It’s the smallest community on the Montana Dinosaur Trail but it boasts the largest and the smallest of exhibits.
Bynum is a small town even by Montana standards—less than 50 people call it home. The Trexler family did and that’s why Dave Trexler located the Montana Dinosaur Center here. You can’t miss the large dinosaur skulking in Bynum along Highway 89.
Bynum sits on the Two Medicine Formation, one of the very rich paleontology regions in Montana.
It’s the philosophy of the museum that fossils found in the Two Medicine stay here.
Like the very significant fossil find–small in size but large in significance– found quite by accident there in Teton County by Marian Brandvold Trexler, founder Dave Trexler’s mom.
Museum paleontologist Andy Rich picked up the story.
“She got bored with just excavating an adult and wanted to take a walk. Dave and his wife, Lori, go over after an hour trying to find her. Turns out she was just sitting on a hillside collecting baby fossils,” Rich said.
It was quite a find because no one had ever found baby dinosaur fossils before.
It turns out the soil content of the Two Medicine is very neutral and is kind to those small bones and is not going to dissolve them like other soils.
The soil is kind to dinosaur eggs as well.
“That’s also why we are one 7 locations worldwide with mass egg deposits. It’s nice chemistry,” Rich added.
Keeping watch over the baby dinosaur and a nest of eggs is the world’s longest dinosaur model.
“She’s 137-feet long. There is some debate if her tail would be as flexible as shown with all the curves. We don’t have a 137 feet long museum so we have to cheat a little bit,” said Rich.
“She” is a realistic bone sculpture of a seismosaurus found in New Mexico. The skeleton sculpture lurking along the ceiling of the facility was made in Bynum by founder Trexler.
There are plenty of fossils to be found on the Two Medicine formation and the museum takes advantage by offering a variety of digs, including multi-day digs.
“You know we’re not like Jurassic Park and we brush aside some sand there is perfectly preserved dinosaur with all of the bones there. We are putting back together fragments. We are mapping where they are coming from. We are encasing them in plaster for safe transport,” Rich said.
They also offer shorter digs because not everyone has two weeks to give over to a dig.
“So we do our day digs, where people can join us and we will teach them more or less everything we do in the field in a day. We get your hands dirty and everything we do,” said Rich.

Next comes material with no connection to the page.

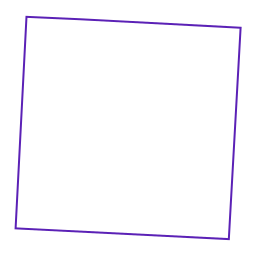 the district of Terry, Texas, United States of America, rotated 183°
{"feature_id": "52423323B33800517044511", "entity_name": "Terry", "entity_type": "district", "adm_level": 2, "iso_a3": "USA", "parent_name": "United States of America", "parent_adm1": "Texas", "projection": "albers", "projection_center": [-102.271, 33.174], "detail": "fine", "context": "isolated", "style": "outline", "palette": "violet", "viewbox_px": 256, "rotation_deg": 183, "n_neighbors": 0, "source": "geoboundaries", "source_scale": "gbopen_adm2", "svg_char_len": 233}
<svg xmlns="http://www.w3.org/2000/svg" viewBox="0 0 256 256"><g transform="rotate(183 128 128)"><path d="M235.0,21.9L21.5,22.3L20.8,234.0L180.5,234.1L235.2,233.7L235.0,21.9Z" fill="none" stroke="#5b21b6" stroke-width="2"/></g></svg>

They offer even shorter ones.
“We have a shorter one, our half day which are not really digs but we teach you to prospect—the act of looking for fossils, as well as provide several very fun tour stops of dig sites that we formally worked on as well as some exciting little secrets,” Rich said.

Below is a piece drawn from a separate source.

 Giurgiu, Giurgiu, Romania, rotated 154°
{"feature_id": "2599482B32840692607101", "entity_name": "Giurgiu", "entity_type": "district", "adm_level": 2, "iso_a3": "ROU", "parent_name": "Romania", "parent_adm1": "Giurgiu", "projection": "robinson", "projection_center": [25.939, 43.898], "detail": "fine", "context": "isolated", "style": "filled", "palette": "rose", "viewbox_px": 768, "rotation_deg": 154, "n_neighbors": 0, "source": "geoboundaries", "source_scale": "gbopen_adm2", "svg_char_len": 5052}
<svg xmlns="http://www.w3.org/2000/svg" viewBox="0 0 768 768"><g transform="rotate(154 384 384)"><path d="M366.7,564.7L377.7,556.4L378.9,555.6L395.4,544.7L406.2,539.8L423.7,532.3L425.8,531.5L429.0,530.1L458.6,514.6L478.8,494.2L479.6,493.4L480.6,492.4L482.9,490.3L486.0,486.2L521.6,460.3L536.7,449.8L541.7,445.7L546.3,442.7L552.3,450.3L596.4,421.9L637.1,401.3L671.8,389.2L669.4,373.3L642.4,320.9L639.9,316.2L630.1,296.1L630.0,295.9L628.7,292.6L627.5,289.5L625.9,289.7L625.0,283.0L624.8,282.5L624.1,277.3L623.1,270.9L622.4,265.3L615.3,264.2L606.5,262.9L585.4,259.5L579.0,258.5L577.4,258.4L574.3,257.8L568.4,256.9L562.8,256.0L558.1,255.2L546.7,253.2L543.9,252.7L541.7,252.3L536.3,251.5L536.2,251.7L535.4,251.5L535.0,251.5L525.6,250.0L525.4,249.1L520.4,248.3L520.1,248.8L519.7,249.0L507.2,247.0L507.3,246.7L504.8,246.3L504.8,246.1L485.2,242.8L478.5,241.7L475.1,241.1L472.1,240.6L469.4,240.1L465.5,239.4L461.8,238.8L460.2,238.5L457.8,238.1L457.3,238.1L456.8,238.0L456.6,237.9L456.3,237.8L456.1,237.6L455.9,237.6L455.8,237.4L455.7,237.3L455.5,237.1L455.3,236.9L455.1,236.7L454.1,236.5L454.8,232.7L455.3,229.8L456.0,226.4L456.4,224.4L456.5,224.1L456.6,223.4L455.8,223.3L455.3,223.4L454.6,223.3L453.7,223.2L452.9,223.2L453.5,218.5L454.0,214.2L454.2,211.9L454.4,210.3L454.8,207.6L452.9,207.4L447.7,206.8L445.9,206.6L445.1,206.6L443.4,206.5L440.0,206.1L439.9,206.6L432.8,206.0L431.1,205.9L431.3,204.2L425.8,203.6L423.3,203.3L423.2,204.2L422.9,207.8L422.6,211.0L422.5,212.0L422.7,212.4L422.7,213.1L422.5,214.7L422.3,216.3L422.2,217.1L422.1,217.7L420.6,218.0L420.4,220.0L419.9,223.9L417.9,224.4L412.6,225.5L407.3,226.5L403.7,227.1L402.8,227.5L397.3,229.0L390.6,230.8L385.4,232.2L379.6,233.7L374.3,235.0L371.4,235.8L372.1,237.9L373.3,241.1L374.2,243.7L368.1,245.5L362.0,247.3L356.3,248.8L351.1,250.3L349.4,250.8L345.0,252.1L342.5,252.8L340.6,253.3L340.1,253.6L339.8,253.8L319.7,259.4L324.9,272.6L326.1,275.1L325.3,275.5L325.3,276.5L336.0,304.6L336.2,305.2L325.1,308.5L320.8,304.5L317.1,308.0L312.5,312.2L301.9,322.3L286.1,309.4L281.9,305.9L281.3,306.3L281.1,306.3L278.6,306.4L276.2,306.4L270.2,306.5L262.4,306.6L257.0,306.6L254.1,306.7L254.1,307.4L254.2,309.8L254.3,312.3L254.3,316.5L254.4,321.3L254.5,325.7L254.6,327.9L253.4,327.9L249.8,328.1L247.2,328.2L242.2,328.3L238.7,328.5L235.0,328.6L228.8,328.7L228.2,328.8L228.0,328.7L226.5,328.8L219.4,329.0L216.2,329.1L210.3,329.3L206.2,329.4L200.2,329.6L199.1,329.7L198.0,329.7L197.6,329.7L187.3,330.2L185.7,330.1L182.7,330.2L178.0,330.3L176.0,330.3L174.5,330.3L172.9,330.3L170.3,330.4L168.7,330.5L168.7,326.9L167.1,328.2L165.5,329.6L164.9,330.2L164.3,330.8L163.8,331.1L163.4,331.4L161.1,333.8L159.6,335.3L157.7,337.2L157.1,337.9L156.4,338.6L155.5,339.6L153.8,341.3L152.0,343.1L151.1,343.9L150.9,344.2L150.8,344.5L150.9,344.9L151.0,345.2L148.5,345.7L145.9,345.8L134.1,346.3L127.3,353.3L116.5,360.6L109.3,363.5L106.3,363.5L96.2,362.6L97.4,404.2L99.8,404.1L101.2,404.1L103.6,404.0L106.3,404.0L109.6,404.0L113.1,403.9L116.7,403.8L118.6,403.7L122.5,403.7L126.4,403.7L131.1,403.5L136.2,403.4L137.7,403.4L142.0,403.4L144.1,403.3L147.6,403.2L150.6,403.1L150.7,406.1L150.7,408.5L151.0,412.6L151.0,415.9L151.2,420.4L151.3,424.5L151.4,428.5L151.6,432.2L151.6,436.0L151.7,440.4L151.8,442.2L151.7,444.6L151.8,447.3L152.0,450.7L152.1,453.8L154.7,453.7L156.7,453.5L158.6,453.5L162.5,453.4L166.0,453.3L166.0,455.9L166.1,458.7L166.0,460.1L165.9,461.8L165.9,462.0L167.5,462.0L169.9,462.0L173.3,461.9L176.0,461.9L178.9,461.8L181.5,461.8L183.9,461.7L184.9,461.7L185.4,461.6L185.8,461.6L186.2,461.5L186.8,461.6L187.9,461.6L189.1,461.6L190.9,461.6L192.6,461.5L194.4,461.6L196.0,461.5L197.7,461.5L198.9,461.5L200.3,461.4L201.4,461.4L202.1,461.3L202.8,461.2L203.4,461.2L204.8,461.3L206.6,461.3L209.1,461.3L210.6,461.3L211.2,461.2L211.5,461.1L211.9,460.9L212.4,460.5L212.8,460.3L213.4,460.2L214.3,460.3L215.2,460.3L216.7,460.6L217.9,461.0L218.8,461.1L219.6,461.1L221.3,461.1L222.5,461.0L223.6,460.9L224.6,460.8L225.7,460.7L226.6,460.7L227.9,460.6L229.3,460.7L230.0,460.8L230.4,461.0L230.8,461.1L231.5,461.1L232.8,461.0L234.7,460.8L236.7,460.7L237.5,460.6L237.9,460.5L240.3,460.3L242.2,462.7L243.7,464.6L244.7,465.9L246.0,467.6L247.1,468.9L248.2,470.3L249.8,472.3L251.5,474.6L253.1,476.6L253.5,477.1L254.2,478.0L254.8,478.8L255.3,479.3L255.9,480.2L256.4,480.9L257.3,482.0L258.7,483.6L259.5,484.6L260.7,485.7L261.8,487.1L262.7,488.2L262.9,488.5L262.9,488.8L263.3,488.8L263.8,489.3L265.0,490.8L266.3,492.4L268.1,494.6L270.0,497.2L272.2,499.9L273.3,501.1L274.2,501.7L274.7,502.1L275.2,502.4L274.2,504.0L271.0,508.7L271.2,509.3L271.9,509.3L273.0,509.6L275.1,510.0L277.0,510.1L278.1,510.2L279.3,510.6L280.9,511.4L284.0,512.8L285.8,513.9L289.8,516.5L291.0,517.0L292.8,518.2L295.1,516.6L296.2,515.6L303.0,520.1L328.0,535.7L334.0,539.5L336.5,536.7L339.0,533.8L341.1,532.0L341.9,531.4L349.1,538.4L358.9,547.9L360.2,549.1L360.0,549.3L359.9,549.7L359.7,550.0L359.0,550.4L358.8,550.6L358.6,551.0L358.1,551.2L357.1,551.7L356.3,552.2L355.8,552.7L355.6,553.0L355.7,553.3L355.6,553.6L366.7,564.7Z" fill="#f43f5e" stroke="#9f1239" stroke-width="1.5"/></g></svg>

The paleontologists at the museum are rather protective of Montana fossils, not just ones found in the Two Medicine formation.
Montana Dinosaur Center President Steve Dogiakos says fossils discovered in Montana belong in Montana.
“There have been a lot of institutions over the years including our very own baby dinosaur fossils that get sent out of state. That Montanans have to travel to Washington DC, or Chicago or Germany to go and visit our fossils. So we believe that policy steps should be taken to keep fossils in Montana,” said Dogiakos.
“ We do not have specific plan on what that looks like but we do want them to stay here, stay in Montana institutions so that Montanans can enjoy them and them when ppl come to enjoy our beautiful national parks they can enjoy them as well.”
The Montana Dinosaur Center in Bynam is on Highway 89 in Teton County in north central Montana and is open 7 days a week from 9 am to 6 pm from the Friday of Memorial Day weekend until Labor Day. September hours are 10 am to 5pm Wednesday through Sunday.